Without the menace of a German Chancellor to stop them, the new team took to the ice for the first time as a professional outfit on 22nd November 1946 against the Wembley Monarchs. Although the 3–2 victory achieved that night proved to be one of the few highlights of an otherwise disappointing inaugural season, a long standing love affair between Nottingham and its ice hockey team had begun. The opening night victory was the Panthers’ last win for three months and the season would end with the upstarts rooted firmly to the foot of the table.

The 1947–48 season proved little better, but was a greatly significant one. When Alex Archer’s first choice centre pulled out of the team with days to go until the boat set sail, he had little option but to advice a 21-year old Chick Zamick, who had pestered the Panthers coach for a place on the team, that he was now a Nottingham Panthers player. If one man did more than any other to help establish the sport in the city, then that man was Chick Zamick.

The club’s second season was a minor improvement on its first. With 13 wins from 36 games, the Panthers managed to avoid a second wooden spoon by a single point. That the Harringay Greyhounds could be beaten at all can be put down to the 43 goals and 44 assists scored by Zamick. A further sixteen points in the Autumn Cup left the Panthers’ new star centre with an 100 point season, the first of nine he would achieve during his eleven seasons playing for the club.
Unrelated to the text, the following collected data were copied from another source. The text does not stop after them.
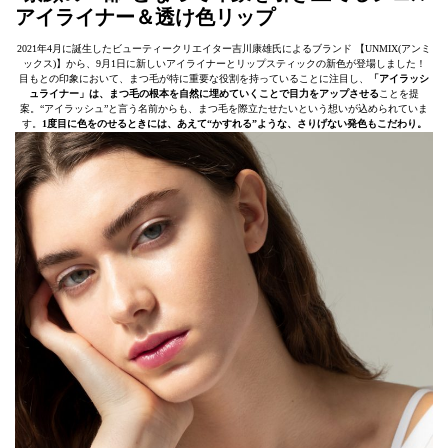
アイライナー＆透け色リップ
2021年4月に誕生したビューティークリエイター吉川康雄氏によるブランド 【UNMIX(アンミ
ックス)】から、9月1日に新しいアイライナーとリップスティックの新色が登場しました！
目もとの印象において、まつ毛が特に重要な役割を持っていることに注目し、
「アイラッシ
ュライナー」は、まつ毛の根本を自然に埋めていくことで目力をアップさせる
ことを提
案。“アイラッシュ”と言う名前からも、まつ毛を際立たせたいという想いが込められていま
す。
1度目に色をのせるときには、あえて“かすれる”ような、さりげない発色もこだわり。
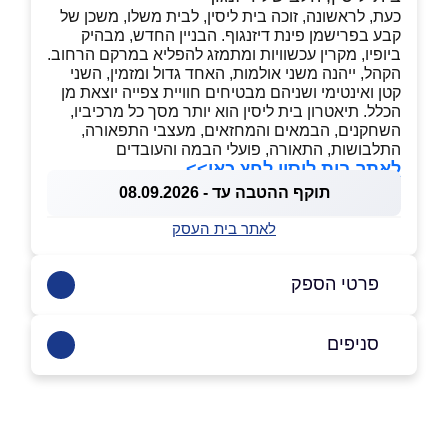
כעת, לראשונה, זוכה בית ליסין, לבית משלו, משכן של
קבע בפרישמן פינת דיזנגוף. הבניין החדש, מבהיק
ביופיו, מקרין עכשוויות ומתמזג להפליא במרקם הרחוב.
הקהל, ייהנה משני אולמות, האחד גדול ומזמין, השני
קטן ואינטימי ושניהם מבטיחים חוויית צפייה יוצאת מן
הכלל. תיאטרון בית ליסין הוא יותר מסך כל מרכיביו,
השחקנים, הבמאים והמחזאים, מעצבי התפאורה,
התלבושות, התאורה, פועלי הבמה והעובדים
לאתר בית ליסין לחץ כאן>>
תוקף ההטבה עד - 08.09.2026
לאתר בית העסק
פרטי הספק
03-7255333
סניפים
באתר
תל אביב
דיזנגוף 101 פינת פרישמן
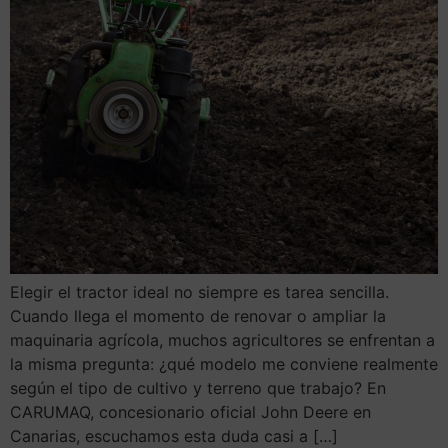
Elegir el tractor ideal no siempre es tarea sencilla.
Cuando llega el momento de renovar o ampliar la
maquinaria agrícola, muchos agricultores se enfrentan a
la misma pregunta: ¿qué modelo me conviene realmente
según el tipo de cultivo y terreno que trabajo? En
CARUMAQ, concesionario oficial John Deere en
Canarias, escuchamos esta duda casi a […]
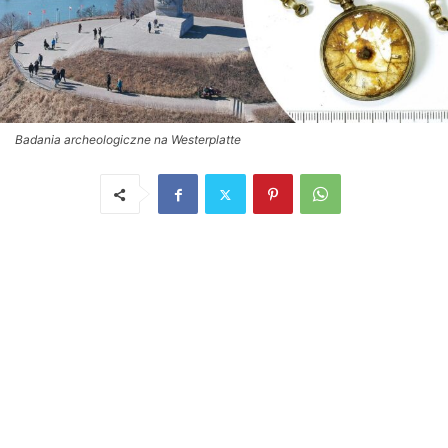
Badania archeologiczne na Westerplatte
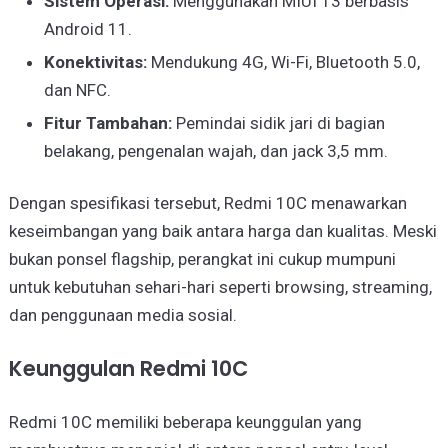
Sistem Operasi:
Menggunakan MIUI 13 berbasis
Android 11.
Konektivitas:
Mendukung 4G, Wi-Fi, Bluetooth 5.0,
dan NFC.
Fitur Tambahan:
Pemindai sidik jari di bagian
belakang, pengenalan wajah, dan jack 3,5 mm.
Dengan spesifikasi tersebut, Redmi 10C menawarkan
keseimbangan yang baik antara harga dan kualitas. Meski
bukan ponsel flagship, perangkat ini cukup mumpuni
untuk kebutuhan sehari-hari seperti browsing, streaming,
dan penggunaan media sosial.
Keunggulan Redmi 10C
Redmi 10C memiliki beberapa keunggulan yang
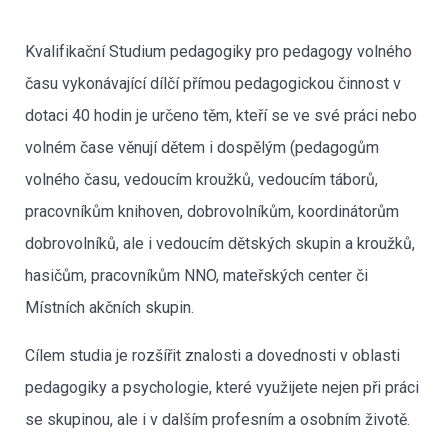
Kvalifikační Studium pedagogiky pro pedagogy volného
času vykonávající dílčí přímou pedagogickou činnost v
dotaci 40 hodin je určeno těm, kteří se ve své práci nebo
volném čase věnují dětem i dospělým (pedagogům
volného času, vedoucím kroužků, vedoucím táborů,
pracovníkům knihoven, dobrovolníkům, koordinátorům
dobrovolníků, ale i vedoucím dětských skupin a kroužků,
hasičům, pracovníkům NNO, mateřských center či
Místních akčních skupin.
Cílem studia je rozšířit znalosti a dovednosti v oblasti
pedagogiky a psychologie, které využijete nejen při práci
se skupinou, ale i v dalším profesním a osobním životě.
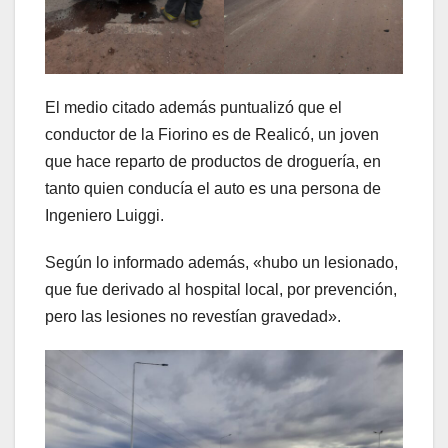
El medio citado además puntualizó que el
conductor de la Fiorino es de Realicó, un joven
que hace reparto de productos de droguería, en
tanto quien conducía el auto es una persona de
Ingeniero Luiggi.
Según lo informado además, «hubo un lesionado,
que fue derivado al hospital local, por prevención,
pero las lesiones no revestían gravedad».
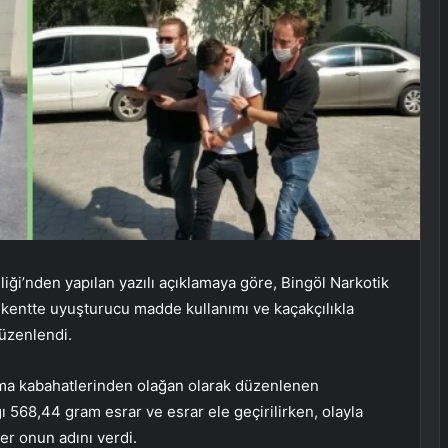
iliği’nden yapılan yazılı açıklamaya göre, Bingöl Narkotik
kentte uyuşturucu madde kullanımı ve kaçakçılıkla
üzenlendi.
ma kabahatlerinden olağan olarak düzenlenen
 568,44 gram esrar ve esrar ele geçirilirken, olayla
iler onun adını verdi.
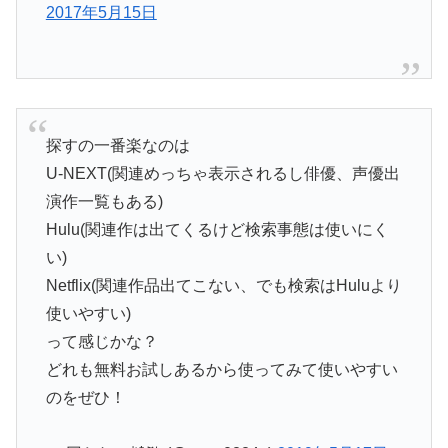
2017年5月15日
探すの一番楽なのは
U-NEXT(関連めっちゃ表示されるし俳優、声優出
演作一覧もある)
Hulu(関連作は出てくるけど検索事態は使いにく
い)
Netflix(関連作品出てこない、でも検索はHuluより
使いやすい)
って感じかな？
どれも無料お試しあるから使ってみて使いやすい
のをぜひ！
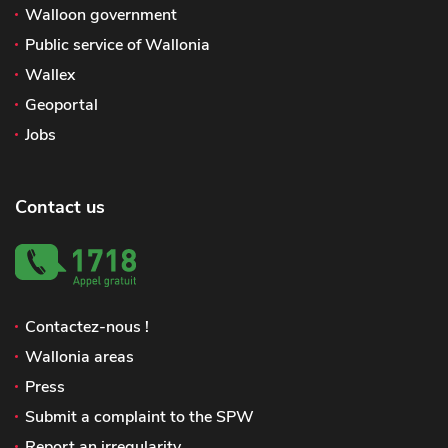
Walloon government
Public service of Wallonia
Wallex
Geoportal
Jobs
Contact us
Contactez-nous !
Wallonia areas
Press
Submit a complaint to the SPW
Report an irregularity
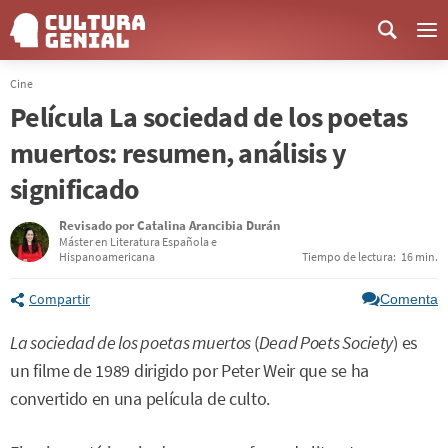
Me
Cine
Película La sociedad de los poetas
muertos: resumen, análisis y
significado
Revisado por
Catalina Arancibia Durán
Máster en Literatura Española e
Hispanoamericana
Tiempo de lectura:
16 min.
Compartir
Comenta
La sociedad de los poetas muertos
(
Dead Poets Society
) es
un filme de 1989 dirigido por Peter Weir que se ha
convertido en una película de culto.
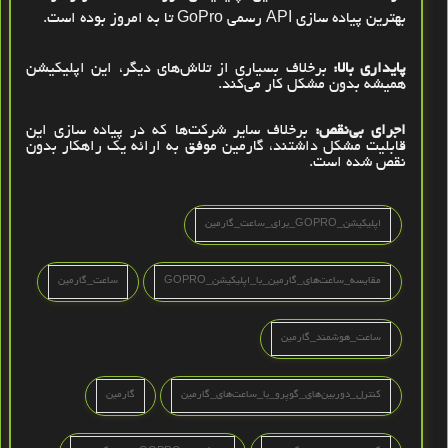
بهترین پیاده‌ سازی
API
رسمی
GoPro
تا به امروز بوده است
.
پایداری بالا:
برخلاف بسیاری از تلاش‌های دیگر، این اپلیکیشن
همیشه بدون مشکل کار می‌کند
.
اجرای بی‌نقص:
برخلاف سایر شرکت‌ها که در پیاده ‌سازی این
قابلیت مشکل داشتند، گارمین موفق به ارائه یک راهکار بدون
نقص شده است
.
اپلیکیشن_GOPRO_برای_ساعت_گارمین
مقایسه_ساعت‌های_گارمین_با_اپلیکیشن_GOPRO
ساعت_گارمین
ساعت_هوشمند_گارمین
کنترل_دوربین‌های_گوپرو_با_ساعت‌های_گارمین
گارمین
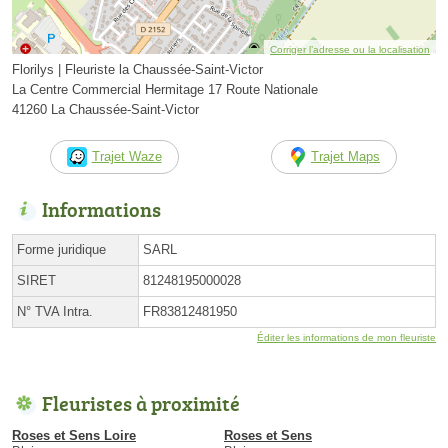
Corriger l’adresse ou la localisation
Florilys | Fleuriste la Chaussée-Saint-Victor
La Centre Commercial Hermitage 17 Route Nationale
41260 La Chaussée-Saint-Victor
Trajet Waze
Trajet Maps
Informations
Forme juridique
SARL
SIRET
81248195000028
N° TVA Intra.
FR83812481950
Éditer les informations de mon fleuriste
Fleuristes à proximité
Roses et Sens Loire
Roses et Sens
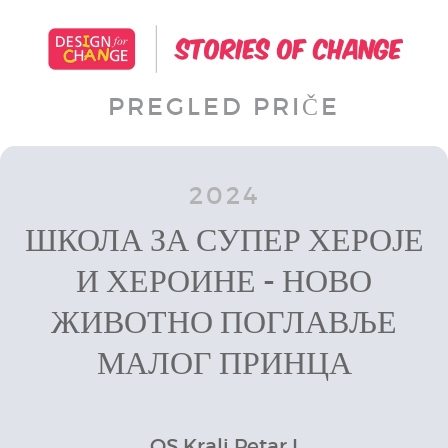
PREGLED PRIČE
2024
ШКОЛА ЗА СУПЕР ХЕРОЈЕ
И ХЕРОИНЕ - НОВО
ЖИВОТНО ПОГЛАВЉЕ
МАЛОГ ПРИНЦА
OS Kralj Petar I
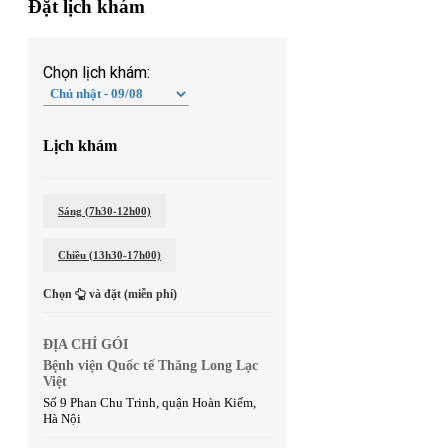
Đặt lịch khám
Chọn lịch khám:
Lịch khám
Sáng (7h30-12h00)
Chiều (13h30-17h00)
Chọn
và đặt (miễn phí)
ĐỊA CHỈ GÓI
Bệnh viện Quốc tế Thăng Long Lạc
Việt
Số 9 Phan Chu Trinh, quận Hoàn Kiếm,
Hà Nội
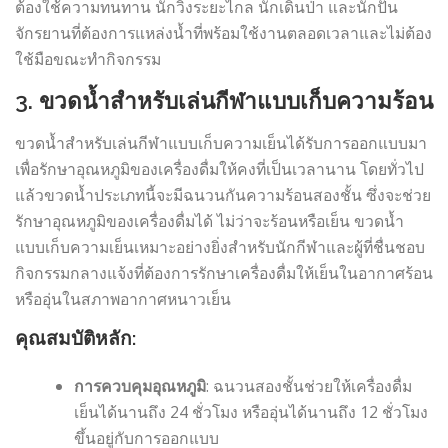
ต้องใช้ความทนทาน นักวิ่งระยะไกล นักเดินป่า และนักปั่น
จักรยานที่ต้องการแหล่งน้ำที่พร้อมใช้งานตลอดเวลาและไม่ต้อง
ใช้มือขณะทำกิจกรรม
3.
ขวดน้ำสำหรับเล่นกีฬาแบบเก็บความร้อน
ขวดน้ำสำหรับเล่นกีฬาแบบเก็บความเย็นได้รับการออกแบบมา
เพื่อรักษาอุณหภูมิของเครื่องดื่มให้คงที่เป็นเวลานาน โดยทั่วไป
แล้วขวดน้ำประเภทนี้จะมีฉนวนกันความร้อนสองชั้น ซึ่งจะช่วย
รักษาอุณหภูมิของเครื่องดื่มได้ ไม่ว่าจะร้อนหรือเย็น ขวดน้ำ
แบบเก็บความเย็นเหมาะอย่างยิ่งสำหรับนักกีฬาและผู้ที่ชื่นชอบ
กิจกรรมกลางแจ้งที่ต้องการรักษาเครื่องดื่มให้เย็นในอากาศร้อน
หรืออุ่นในสภาพอากาศหนาวเย็น
คุณสมบัติหลัก:
การควบคุมอุณหภูมิ
: ฉนวนสองชั้นช่วยให้เครื่องดื่ม
เย็นได้นานถึง 24 ชั่วโมง หรืออุ่นได้นานถึง 12 ชั่วโมง
ขึ้นอยู่กับการออกแบบ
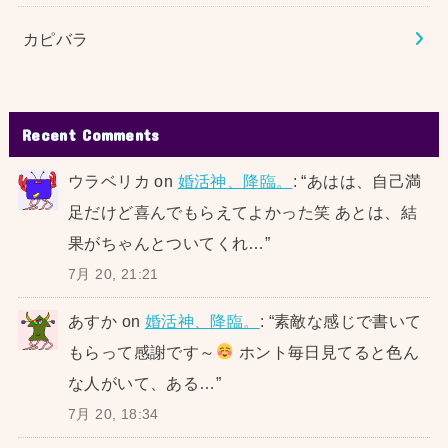
カピバラ
Recent Comments
ウラベリカ
on
婚活神、降臨。
: “
あはは、自己満
足だけど喜んでもらえてよかった笑 あとは、結
果がちゃんとついてくれ…
”
7月 20, 21:21
あすか
on
婚活神、降臨。
: “
素敵な感じで書いて
もらって感謝です～
ホント毎日見てると色ん
な人がいて、ある…
”
7月 20, 18:34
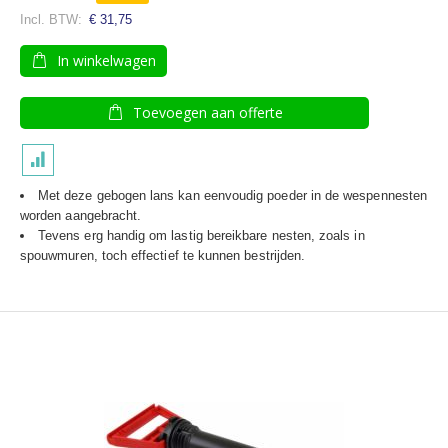
€ 31,75
In winkelwagen
Toevoegen aan offerte
Met deze gebogen lans kan eenvoudig poeder in de wespennesten
worden aangebracht.
Tevens erg handig om lastig bereikbare nesten, zoals in
spouwmuren, toch effectief te kunnen bestrijden.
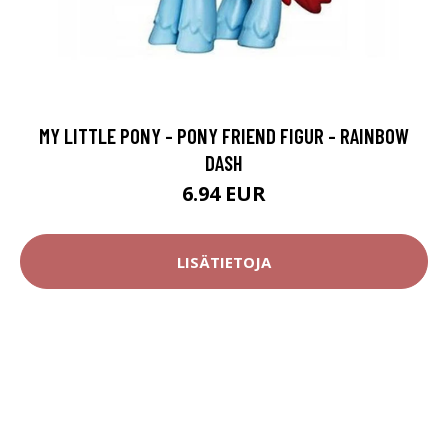
MY LITTLE PONY - PONY FRIEND FIGUR - RAINBOW
DASH
6.94 EUR
LISÄTIETOJA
Although Panthers continued to struggle during their first few years of existence, a few other faces that would come to be synonymous with the original era were already part of the side. Les Strongman and Ken Westman were part of the first ever team and, after Alex Archer resigned as coach in 1948, another Olympic gold medallist in Archie Stinchcombe took over the club. Signs of a break through appeared during the 1949–50 season when the Panthers won the Sussex Daily Cup, but it was 1950–51 when the club finally began to shine.